Reproduce the records exactly. Leave the pictures out.

|---|

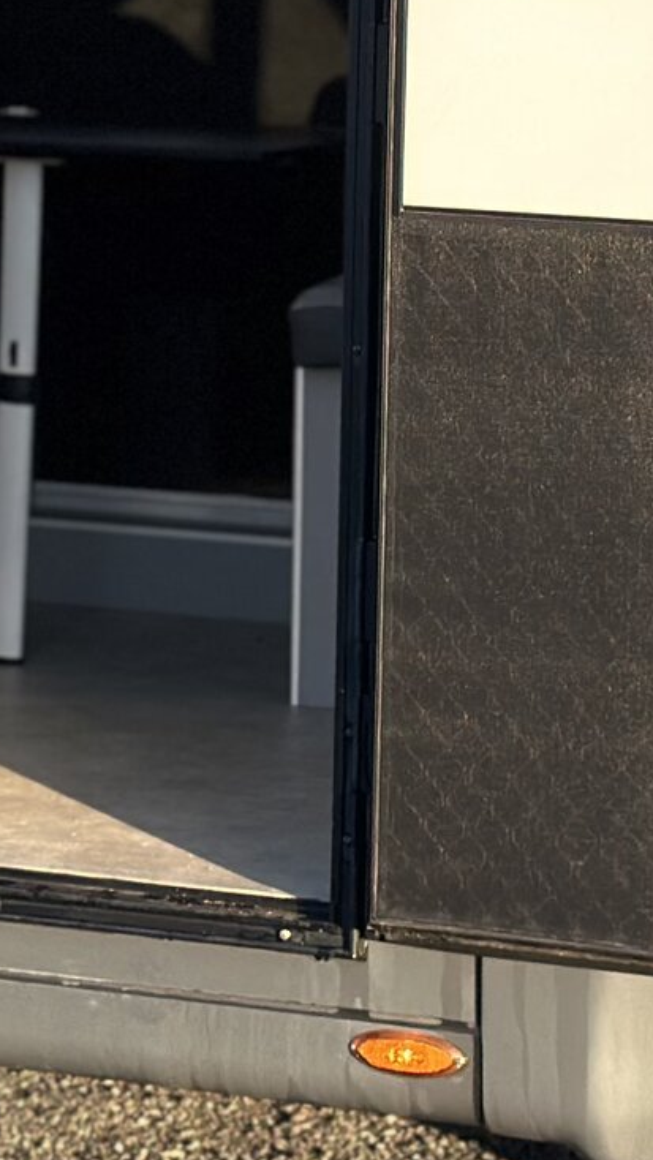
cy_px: -117
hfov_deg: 7.0
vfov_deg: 12.4
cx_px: -202
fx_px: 5263
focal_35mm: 171
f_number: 1.78
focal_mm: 6.86
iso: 80
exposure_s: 1/659
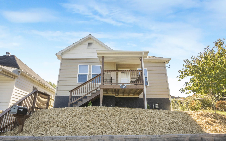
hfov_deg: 83.6
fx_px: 126
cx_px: 116
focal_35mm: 21
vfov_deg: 58.4
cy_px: 74
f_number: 22
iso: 400
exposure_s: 1/40
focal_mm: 13
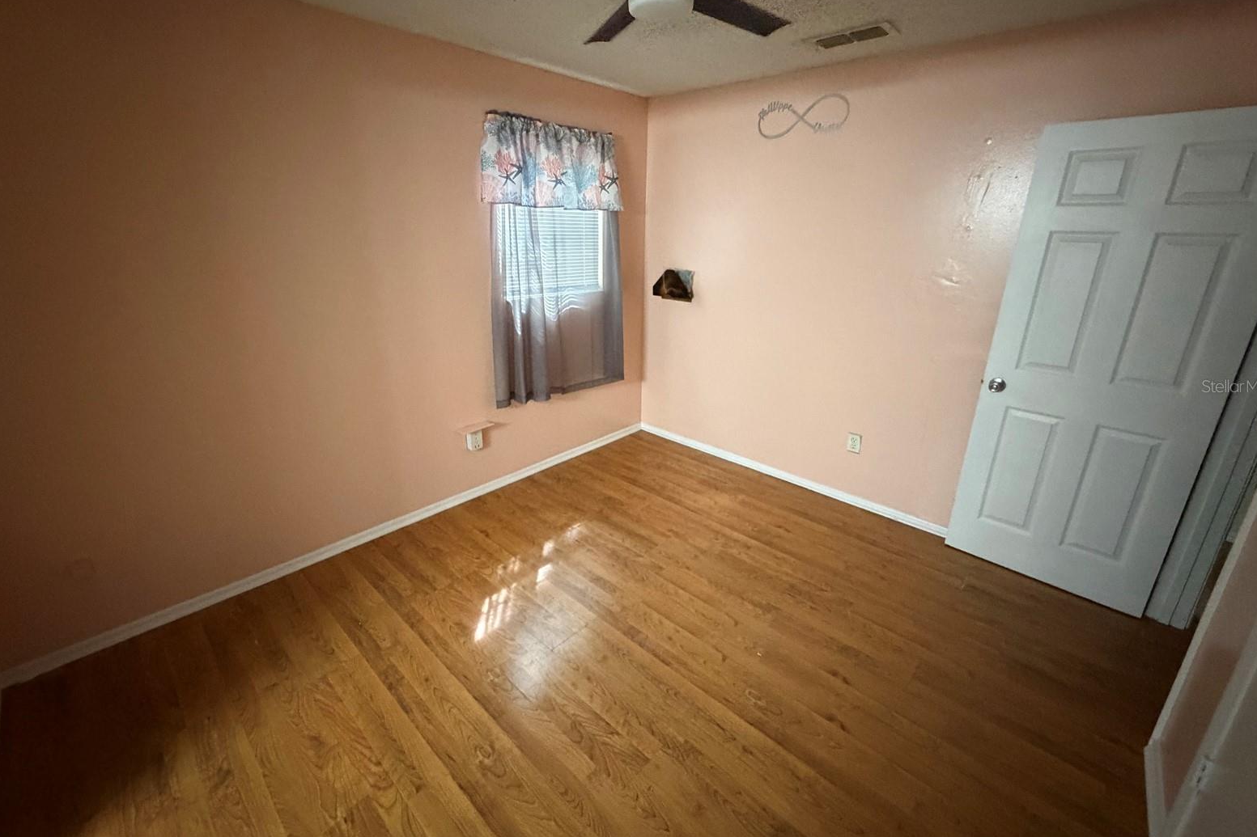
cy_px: 386
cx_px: 631
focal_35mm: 15
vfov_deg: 77.2
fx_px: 524
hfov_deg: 100.4
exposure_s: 1/40
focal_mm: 2.22
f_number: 2.2
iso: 1000
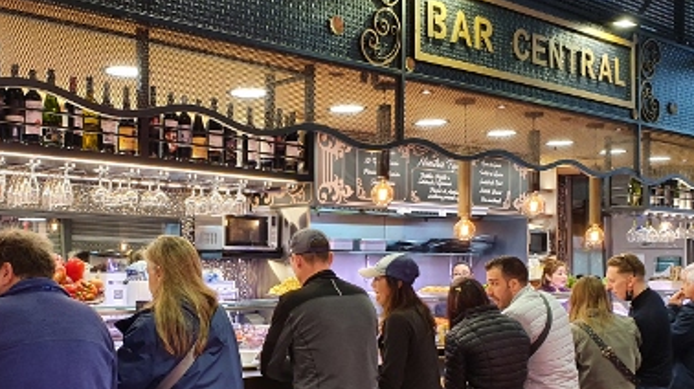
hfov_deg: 45.0
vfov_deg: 26.3
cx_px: 248
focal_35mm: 45
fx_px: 828
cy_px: 264
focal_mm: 4.32
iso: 250
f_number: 2.4
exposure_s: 1/50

|---|

__Exercise output__:
cy_px: -117
hfov_deg: 7.0
vfov_deg: 12.4
cx_px: -202
fx_px: 5263
focal_35mm: 171
f_number: 1.78
focal_mm: 6.86
iso: 80
exposure_s: 1/659
hfov_deg: 83.6
fx_px: 126
cx_px: 116
focal_35mm: 21
vfov_deg: 58.4
cy_px: 74
f_number: 22
iso: 400
exposure_s: 1/40
focal_mm: 13
cy_px: 386
cx_px: 631
focal_35mm: 15
vfov_deg: 77.2
fx_px: 524
hfov_deg: 100.4
exposure_s: 1/40
focal_mm: 2.22
f_number: 2.2
iso: 1000
hfov_deg: 45.0
vfov_deg: 26.3
cx_px: 248
focal_35mm: 45
fx_px: 828
cy_px: 264
focal_mm: 4.32
iso: 250
f_number: 2.4
exposure_s: 1/50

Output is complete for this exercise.